• [SELECTED EXTRACT]
Many of the young men and women among our readers, who are concerned with love and marriage, have undoubtedly become aware of inner handicaps of their own—handicaps of thought and feeling which they recognize as their heritage from a generation of other-mindedness in regard to matters of sex. There were silences that caused wonderings, punishments that were not understood, prohibitions which built up timidities, over a long zigzag trail of unrest and fear through childhood up to maturity.

We hear young people say because of their own experience, "I'll see to it that my children don't go through what I went through." And they do see to it. Mothers of school-age children, of kindergarten and nursery-age children, mothers of babies, even mothers in their first pregnancies, come with their questions in order that they may start right.

At what age do you begin explaining life to children?

How much do you tell?

How much do you explain their own growing-up changes?

How do you keep them from talking to others?

Does telling lead to trying out things with each other?

• [INFORMATION]
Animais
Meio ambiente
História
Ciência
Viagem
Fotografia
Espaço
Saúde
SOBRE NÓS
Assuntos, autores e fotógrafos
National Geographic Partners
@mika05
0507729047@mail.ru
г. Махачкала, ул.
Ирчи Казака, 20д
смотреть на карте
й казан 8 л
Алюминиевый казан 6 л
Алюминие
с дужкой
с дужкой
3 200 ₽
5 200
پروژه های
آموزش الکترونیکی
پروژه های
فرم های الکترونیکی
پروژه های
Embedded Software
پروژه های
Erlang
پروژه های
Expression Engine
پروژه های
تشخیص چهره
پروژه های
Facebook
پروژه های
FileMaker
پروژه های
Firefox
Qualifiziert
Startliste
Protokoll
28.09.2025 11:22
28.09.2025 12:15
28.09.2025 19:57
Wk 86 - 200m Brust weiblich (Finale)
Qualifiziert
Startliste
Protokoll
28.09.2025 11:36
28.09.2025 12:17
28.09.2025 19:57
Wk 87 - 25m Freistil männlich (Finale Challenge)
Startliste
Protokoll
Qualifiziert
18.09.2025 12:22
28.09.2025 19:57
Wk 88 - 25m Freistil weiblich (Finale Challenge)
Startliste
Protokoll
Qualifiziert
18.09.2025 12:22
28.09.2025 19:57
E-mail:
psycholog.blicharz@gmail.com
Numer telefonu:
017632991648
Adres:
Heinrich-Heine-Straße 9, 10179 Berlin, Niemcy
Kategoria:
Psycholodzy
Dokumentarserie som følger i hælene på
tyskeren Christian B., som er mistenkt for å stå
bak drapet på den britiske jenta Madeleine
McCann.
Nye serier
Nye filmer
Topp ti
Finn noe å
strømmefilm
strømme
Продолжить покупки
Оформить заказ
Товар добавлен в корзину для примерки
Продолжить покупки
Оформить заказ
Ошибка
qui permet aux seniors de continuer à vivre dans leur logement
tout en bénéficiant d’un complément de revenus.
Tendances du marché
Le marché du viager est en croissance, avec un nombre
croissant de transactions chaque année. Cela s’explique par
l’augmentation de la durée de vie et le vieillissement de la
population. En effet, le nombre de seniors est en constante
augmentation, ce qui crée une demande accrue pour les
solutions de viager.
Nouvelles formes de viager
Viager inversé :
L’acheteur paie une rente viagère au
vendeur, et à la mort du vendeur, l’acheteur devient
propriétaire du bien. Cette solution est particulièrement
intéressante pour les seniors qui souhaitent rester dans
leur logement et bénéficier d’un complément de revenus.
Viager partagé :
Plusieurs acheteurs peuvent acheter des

---

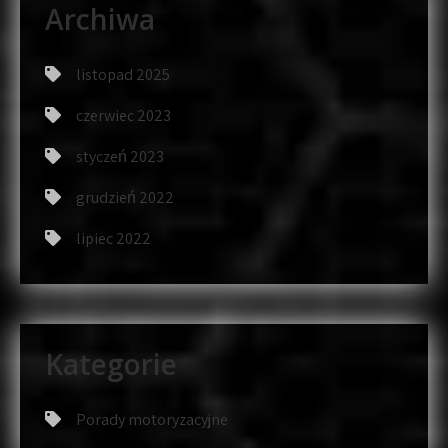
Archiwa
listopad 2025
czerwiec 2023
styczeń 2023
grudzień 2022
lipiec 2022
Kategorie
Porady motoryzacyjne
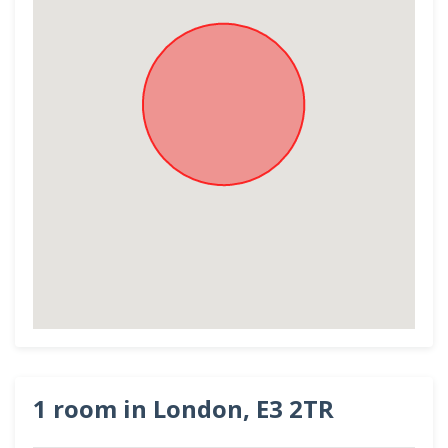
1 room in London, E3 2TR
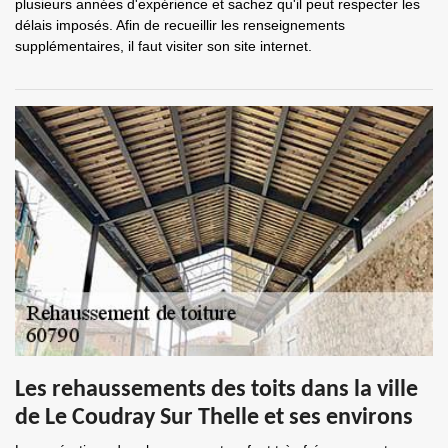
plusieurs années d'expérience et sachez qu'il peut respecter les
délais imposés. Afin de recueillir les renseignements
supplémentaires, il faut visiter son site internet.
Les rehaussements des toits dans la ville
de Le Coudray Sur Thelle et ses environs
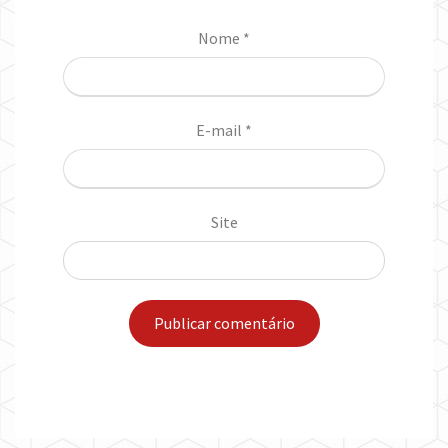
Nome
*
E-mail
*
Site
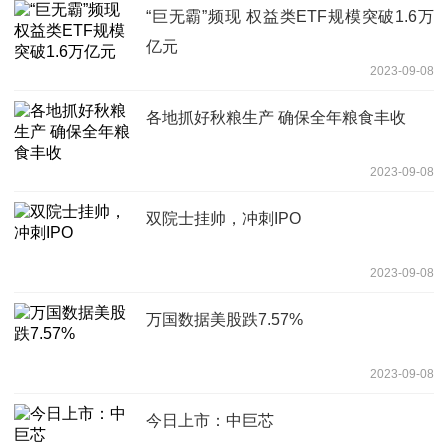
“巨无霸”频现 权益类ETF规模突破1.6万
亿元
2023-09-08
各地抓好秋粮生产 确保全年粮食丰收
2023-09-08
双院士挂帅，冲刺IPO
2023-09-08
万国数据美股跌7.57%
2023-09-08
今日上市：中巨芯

• [ACTIVITIES]
[A] In the passage about explaining life to children, what do young people say because of their own experience?
[B] Summarize the passage about explaining life to children in two sentences.
[C] List every question that the passage about explaining life to children sets out.
The records are unrelated to the passage and stand apart from it.

• [ANSWERS FOR THIS EXERCISE]
[A] "I'll see to it that my children don't go through what I went through."

[B] Many young readers concerned with love and marriage recognize inner handicaps of thought and feeling about sex, inherited from an earlier generation through silences, unexplained punishments and prohibitions during their childhood. Resolved to spare their own children this, mothers at every stage, from first pregnancy to school age, come with their questions so they can start right.

[C]
- At what age do you begin explaining life to children?
- How much do you tell?
- How much do you explain their own growing-up changes?
- How do you keep them from talking to others?
- Does telling lead to trying out things with each other?